I'm looking for a good bike fitter in the Santa Cruz or San Jose area. I'm debating whether I should get fitted here in NorCal or throw my bike onto my rack and get it done one weekend down in LA. 

I'm living in Corallitos and going to school in SC. I can do the trip into the SJ area on one of my "looser" days. 

Do you all have any recommendations? 

thx
i.s.


----------



## nnswoosh8 (Mar 12, 2009)

I am also interested in the responses to this. I did some searches of the Nor Cal section on both rbr and bikeforums and found some good info.


----------



## il sogno (Jul 15, 2002)

nnswoosh8 said:


> I am also interested in the responses to this. I did some searches of the Nor Cal section on both rbr and bikeforums and found some good info.


I did too. I'm hoping for recommendations closer to SJ or Santa Cruz.


----------



## nnswoosh8 (Mar 12, 2009)

Here is one that I bookmarked, it had good reviews. 

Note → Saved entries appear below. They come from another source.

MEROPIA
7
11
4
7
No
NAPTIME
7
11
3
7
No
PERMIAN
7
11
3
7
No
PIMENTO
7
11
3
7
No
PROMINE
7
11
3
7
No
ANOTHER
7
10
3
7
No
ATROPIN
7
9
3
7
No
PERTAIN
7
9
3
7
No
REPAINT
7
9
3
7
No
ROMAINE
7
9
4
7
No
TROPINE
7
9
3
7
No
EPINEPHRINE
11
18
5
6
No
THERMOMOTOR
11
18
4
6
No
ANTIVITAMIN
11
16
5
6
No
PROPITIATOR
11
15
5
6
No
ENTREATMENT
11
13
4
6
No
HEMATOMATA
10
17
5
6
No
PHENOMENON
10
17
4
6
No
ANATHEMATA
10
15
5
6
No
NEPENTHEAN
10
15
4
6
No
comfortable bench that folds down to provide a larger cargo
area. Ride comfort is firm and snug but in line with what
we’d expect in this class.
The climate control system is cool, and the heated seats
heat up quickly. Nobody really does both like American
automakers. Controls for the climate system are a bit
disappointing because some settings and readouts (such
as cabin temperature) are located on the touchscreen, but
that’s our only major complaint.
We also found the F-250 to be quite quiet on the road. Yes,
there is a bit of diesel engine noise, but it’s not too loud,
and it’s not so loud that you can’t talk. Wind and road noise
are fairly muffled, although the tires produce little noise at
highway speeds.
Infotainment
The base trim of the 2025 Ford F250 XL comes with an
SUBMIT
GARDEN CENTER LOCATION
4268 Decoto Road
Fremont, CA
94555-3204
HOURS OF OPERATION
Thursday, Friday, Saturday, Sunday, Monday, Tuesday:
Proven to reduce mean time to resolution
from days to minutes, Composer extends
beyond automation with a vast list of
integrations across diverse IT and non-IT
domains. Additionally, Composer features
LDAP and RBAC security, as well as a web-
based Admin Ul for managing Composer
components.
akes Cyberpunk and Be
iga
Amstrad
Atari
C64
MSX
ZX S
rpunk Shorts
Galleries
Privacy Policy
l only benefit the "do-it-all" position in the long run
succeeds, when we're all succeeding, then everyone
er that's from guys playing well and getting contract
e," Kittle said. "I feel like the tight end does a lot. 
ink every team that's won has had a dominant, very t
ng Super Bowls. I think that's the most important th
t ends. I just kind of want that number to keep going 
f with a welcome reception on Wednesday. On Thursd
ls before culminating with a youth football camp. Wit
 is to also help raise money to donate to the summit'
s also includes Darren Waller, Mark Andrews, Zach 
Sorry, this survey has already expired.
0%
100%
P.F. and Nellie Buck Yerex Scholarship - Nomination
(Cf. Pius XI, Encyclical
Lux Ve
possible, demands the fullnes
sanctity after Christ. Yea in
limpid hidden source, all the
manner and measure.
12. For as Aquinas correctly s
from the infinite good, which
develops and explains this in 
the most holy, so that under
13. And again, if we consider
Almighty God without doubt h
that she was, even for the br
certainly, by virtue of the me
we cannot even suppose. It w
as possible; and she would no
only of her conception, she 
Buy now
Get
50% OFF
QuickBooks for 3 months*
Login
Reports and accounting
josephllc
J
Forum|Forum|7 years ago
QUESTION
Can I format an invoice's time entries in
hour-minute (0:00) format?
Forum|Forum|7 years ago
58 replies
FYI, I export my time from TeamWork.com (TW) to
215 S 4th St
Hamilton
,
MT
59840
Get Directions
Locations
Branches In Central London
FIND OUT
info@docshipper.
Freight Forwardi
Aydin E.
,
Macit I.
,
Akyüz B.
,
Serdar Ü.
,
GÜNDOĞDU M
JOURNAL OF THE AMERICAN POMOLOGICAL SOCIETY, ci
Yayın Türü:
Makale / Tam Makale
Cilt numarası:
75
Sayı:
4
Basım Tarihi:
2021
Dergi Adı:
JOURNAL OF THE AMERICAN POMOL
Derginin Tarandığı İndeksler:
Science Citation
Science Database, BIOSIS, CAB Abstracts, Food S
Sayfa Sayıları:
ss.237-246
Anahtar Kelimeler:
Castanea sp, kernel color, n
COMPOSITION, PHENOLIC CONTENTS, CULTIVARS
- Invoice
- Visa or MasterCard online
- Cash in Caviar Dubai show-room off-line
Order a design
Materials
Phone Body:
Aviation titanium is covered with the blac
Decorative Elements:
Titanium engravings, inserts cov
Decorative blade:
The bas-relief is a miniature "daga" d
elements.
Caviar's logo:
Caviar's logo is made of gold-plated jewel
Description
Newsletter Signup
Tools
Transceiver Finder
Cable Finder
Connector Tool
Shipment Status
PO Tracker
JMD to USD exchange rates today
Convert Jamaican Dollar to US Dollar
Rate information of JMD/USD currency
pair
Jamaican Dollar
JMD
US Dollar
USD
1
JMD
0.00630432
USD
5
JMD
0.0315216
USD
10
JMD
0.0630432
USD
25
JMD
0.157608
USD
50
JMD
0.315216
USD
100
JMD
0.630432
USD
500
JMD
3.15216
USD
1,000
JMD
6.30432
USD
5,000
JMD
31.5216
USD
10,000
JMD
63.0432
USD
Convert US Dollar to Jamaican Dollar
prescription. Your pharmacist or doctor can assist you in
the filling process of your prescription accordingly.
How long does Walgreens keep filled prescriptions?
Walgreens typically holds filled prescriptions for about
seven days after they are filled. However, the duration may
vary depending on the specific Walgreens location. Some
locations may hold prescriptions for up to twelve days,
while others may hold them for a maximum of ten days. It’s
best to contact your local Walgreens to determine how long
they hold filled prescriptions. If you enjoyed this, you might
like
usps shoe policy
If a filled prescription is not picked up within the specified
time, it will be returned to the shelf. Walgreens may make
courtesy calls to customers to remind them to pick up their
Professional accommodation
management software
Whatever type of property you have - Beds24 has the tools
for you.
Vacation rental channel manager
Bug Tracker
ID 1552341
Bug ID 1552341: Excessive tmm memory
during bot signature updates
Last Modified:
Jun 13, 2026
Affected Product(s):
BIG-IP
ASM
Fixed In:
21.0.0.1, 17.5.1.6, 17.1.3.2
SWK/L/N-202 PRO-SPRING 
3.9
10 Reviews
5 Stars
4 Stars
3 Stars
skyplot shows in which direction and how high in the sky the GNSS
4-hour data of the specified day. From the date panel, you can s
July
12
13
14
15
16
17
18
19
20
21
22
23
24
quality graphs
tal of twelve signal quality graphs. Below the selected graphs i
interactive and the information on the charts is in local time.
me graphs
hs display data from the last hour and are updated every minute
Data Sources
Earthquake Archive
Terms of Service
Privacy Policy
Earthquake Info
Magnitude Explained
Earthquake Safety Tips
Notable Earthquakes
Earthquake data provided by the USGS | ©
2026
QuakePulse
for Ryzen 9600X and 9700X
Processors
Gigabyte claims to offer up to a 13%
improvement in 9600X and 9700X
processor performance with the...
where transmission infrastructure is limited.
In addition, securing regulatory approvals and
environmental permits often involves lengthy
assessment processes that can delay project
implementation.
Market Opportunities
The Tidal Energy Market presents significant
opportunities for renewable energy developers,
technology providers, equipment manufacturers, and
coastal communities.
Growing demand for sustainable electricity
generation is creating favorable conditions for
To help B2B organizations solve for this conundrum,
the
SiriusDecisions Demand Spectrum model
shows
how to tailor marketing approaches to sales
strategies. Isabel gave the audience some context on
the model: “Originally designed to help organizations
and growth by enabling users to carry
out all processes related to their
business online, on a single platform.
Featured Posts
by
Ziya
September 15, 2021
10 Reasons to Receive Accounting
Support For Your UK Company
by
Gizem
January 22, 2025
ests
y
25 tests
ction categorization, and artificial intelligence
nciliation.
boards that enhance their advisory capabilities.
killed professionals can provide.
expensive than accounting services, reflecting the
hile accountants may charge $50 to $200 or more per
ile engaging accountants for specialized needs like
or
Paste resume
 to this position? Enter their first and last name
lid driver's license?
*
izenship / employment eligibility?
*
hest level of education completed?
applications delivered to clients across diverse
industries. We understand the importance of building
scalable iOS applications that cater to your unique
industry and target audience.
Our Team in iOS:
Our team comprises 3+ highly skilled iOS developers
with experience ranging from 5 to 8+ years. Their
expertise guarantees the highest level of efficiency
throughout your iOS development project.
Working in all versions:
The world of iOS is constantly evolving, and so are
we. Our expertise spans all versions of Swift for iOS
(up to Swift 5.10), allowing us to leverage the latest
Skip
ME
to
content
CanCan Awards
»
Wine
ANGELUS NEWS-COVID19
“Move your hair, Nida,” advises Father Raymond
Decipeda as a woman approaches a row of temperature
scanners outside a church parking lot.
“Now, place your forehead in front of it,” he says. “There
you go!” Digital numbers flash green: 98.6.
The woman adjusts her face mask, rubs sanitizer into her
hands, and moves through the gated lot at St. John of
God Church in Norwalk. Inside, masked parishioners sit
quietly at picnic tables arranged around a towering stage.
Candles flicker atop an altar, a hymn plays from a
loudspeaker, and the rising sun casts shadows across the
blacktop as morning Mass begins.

http://www.svcyclingcenter.com/services/bikefits.php


----------



## mohair_chair (Oct 3, 2002)

The Trek Store in San Jose (formerly called Santa Theresa Bikes) is good. I've done two different bikes there, and my wife has done two. The owner's name is Bill, if I recall, and he is great. Got me set up perfectly. Ask for him personally.


----------



## ziscwg (Apr 19, 2010)

nnswoosh8 said:


> Here is one that I bookmarked, it had good reviews.
> 
> http://www.svcyclingcenter.com/services/bikefits.php


Well, I have had Karl set me up. He does a great job for road and mtn.


----------



## pastpob (Jul 31, 2008)

I've only had one bike fit in my "short" career as a cyclist, but I had a good experience with Spokesman Bikes in Santa Cruz. Wade is one of the owners and spent a great deal of time with me explaining what the process was and why he was fitting the bike the way he was. He is certified by Specialized as a trainer, but obviously having a Specialized is not a requirement. In fact, his shop is like a candy store with some sweet bikes! Good luck!


----------



## il sogno (Jul 15, 2002)

pastpob said:


> I've only had one bike fit in my "short" career as a cyclist, but I had a good experience with Spokesman Bikes in Santa Cruz. Wade is one of the owners and spent a great deal of time with me explaining what the process was and why he was fitting the bike the way he was. He is certified by Specialized as a trainer, but obviously having a Specialized is not a requirement. In fact, his shop is like a candy store with some sweet bikes! Good luck!


Yeah, I've been there. Nice shop.


----------



## ericm979 (Jun 26, 2005)

I've had Spokesman recommended to me as well.


----------



## Local Hero (Jul 8, 2010)

Definitely spokesman.


----------